Par la blogueuse invitée Lise Lareau
Quand viendra le temps de suivre sur CBC – ce que nombre de gens feront – les résultats des élections passionnantes de l’Alberta mardi prochain, il faudra se rappeler que presque chaque vidéographe travaillant sur l’émission a un avis de mise à pied dans sa poche.
Pour des raisons peu claires, la direction de CBC/Radio-Canada a décidé de cibler les gens de première ligne en ce qui a trait à la collecte de nouvelles dans la prochaine série de mises à pied. Près de 40 sur les 241 postes éliminés dans les mises à pied actuelles sont des vidéographes. Plus curieux encore, chaque vidéographe en Alberta a eu un avis de congédiement.

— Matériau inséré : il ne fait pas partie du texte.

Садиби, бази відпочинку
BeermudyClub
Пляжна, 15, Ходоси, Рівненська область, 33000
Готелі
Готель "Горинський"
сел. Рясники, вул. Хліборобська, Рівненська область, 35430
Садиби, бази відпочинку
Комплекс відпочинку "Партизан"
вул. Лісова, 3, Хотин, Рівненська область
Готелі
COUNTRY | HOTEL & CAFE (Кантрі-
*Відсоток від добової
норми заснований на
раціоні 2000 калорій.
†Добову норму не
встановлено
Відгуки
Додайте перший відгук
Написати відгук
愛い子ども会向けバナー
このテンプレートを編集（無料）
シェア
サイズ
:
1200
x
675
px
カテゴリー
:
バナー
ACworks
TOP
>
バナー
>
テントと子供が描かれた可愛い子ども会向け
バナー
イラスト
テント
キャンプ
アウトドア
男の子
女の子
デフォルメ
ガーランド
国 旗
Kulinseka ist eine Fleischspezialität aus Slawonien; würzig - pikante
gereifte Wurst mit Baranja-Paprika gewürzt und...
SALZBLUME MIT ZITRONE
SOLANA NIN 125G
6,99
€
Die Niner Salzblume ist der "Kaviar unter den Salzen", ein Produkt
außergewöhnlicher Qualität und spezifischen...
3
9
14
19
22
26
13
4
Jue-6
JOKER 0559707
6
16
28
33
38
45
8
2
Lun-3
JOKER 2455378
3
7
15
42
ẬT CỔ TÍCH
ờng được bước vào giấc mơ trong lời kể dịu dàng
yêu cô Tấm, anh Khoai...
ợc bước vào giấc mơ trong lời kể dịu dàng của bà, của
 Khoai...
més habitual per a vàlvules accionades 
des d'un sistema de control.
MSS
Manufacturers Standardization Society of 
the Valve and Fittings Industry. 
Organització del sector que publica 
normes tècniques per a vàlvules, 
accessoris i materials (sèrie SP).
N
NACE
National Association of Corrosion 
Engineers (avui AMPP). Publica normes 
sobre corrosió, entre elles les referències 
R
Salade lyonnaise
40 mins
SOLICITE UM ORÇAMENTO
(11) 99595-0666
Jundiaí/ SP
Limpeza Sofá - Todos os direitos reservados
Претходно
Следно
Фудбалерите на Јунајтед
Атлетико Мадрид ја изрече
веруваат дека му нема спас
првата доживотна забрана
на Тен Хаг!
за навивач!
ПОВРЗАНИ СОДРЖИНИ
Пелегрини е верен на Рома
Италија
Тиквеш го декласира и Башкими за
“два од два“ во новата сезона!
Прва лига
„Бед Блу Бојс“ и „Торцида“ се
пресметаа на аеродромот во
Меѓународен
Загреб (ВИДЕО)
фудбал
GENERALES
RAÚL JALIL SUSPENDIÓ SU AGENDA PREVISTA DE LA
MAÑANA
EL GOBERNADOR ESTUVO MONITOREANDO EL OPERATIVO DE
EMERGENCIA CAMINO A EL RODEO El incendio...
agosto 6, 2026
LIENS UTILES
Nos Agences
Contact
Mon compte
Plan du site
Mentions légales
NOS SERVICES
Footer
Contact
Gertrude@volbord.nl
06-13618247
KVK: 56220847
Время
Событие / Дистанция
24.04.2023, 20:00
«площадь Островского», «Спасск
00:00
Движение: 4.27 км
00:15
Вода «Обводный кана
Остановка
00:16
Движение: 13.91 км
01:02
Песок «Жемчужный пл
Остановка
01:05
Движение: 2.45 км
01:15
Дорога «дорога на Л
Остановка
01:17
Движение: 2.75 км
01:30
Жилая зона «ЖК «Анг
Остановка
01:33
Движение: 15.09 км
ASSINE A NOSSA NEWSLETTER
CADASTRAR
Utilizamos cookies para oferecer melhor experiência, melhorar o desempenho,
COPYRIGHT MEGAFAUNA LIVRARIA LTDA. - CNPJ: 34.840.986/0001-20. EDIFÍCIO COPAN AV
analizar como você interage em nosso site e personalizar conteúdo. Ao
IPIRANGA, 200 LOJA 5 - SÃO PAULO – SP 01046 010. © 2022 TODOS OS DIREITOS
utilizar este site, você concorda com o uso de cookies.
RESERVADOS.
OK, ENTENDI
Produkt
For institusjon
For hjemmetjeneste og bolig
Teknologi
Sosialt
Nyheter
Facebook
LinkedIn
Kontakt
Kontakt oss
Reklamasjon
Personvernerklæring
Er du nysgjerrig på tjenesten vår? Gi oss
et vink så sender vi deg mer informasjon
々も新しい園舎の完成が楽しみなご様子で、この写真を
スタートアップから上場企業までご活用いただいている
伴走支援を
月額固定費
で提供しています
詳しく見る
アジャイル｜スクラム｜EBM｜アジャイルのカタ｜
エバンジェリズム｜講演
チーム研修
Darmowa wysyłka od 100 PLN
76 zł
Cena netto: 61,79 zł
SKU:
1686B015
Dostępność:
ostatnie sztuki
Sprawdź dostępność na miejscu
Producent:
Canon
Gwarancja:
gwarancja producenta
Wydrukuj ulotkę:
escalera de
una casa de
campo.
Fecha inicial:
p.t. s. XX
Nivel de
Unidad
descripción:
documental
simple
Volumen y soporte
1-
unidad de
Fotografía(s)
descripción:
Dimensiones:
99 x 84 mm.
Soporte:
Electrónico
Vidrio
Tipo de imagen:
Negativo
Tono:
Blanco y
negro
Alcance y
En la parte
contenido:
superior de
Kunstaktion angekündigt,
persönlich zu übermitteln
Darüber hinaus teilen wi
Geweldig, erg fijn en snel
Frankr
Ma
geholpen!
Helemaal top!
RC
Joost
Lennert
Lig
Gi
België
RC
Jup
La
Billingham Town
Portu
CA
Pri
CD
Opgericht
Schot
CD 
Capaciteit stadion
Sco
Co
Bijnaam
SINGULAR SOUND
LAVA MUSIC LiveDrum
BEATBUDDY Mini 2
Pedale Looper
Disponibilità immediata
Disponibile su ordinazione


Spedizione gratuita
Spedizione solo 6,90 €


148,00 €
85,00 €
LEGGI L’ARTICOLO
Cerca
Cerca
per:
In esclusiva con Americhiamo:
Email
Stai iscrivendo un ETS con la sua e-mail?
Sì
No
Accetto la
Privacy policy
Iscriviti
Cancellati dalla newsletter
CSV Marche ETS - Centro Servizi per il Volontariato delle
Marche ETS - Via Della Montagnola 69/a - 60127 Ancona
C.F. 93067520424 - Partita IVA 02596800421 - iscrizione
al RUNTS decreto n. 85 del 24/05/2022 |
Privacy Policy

Quelle sorte de stratégie pourrait bien expliquer l’abandon de tous tes vidéographes ? Le soi-disant « mobile d’abord » ? Pas sûr, puisque ces personnes recueillent les nouvelles pour les QUATRE plateformes : ils filment les vidéos, obtiennent l’audio, et leur travail est vu et entendu sur votre appareil mobile, vos sites de nouvelles numériques, à la radio et à la télé. Ils comptent parmi les meilleurs représentants de première ligne de CBC/Radio-Canada, qui parlent au public – que ce soit la police lors d’une manifestation, la famille de la victime d’un meurtre, les enfants lors d’un défilé. Ce sont des bourreaux de travail fiables dans les circonstances les plus difficiles, qui marchent dans la boue ou la neige fondante, ou escaladent une colline pour filmer une scène, s’approchent des incendies, filment de terribles accidents, se fraient un chemin dans la circulation pour respecter l’heure de tombée chaque jour. Ils gèlent, transpirent et sont trempés en attendant la « bonne prise ». Ce sont eux les yeux et les oreilles du journalisme, et souvent ses muscles aussi.
Bien entendu, aucun avis de mise à pied ne devrait être remis à qui que ce soit. La CBC/Radio-Canada de l’avenir aura toujours besoin des personnes dévouées qui font le travail sur lequel comptent les Canadiens.
S’attaquer aux vidéographes c’est comme s’attaquer à nous tous. C’est s’attaquer à nous tous. Cela nuira à toutes les plateformes de CBC/Radio-Canada. Les organisations de nouvelles qui sont considérées comme étant les chefs de file de notre industrie à l’heure actuelle – Guardian, BBC, New York Times – ont toutes des vidéos superbement filmées sur leur site – ce n’est pas quelque chose à laquelle on pense après coup. La vidéo est loin d’être ringarde. Ce qui est ringard, c’est l’idée que la vidéo est ringarde.
Perdre toutes ces vidéos est surtout mauvais pour la plateforme qui devra bientôt être compétitive dans l’environnement implacable de la soi-disant télévision à la carte. Il ne faut pas amputer notre capacité de production télé et notre capacité de production vidéo.
La Guilde va se battre fort pour veiller à ce que les vidéographes aient la formation et l’aide requises afin qu’il puissent se porter candidats aux postes nouvellement créés de vidéo-journalistes et de réalisateurs vidéo. Mais il n’y a pas suffisamment de postes pour toutes les personnes visées par les mises à pied, ou simplement pour faire le travail. C’est en encore une fois la dilution de notre capacité globale. C’est la diminution de la programmation qui est au coeur de notre travail. Et c’est un coup de pied en guise d’au revoir à des gens e qui ont servi pendant des années dans les tranchées – souvent littéralement – et dont on a encore besoin.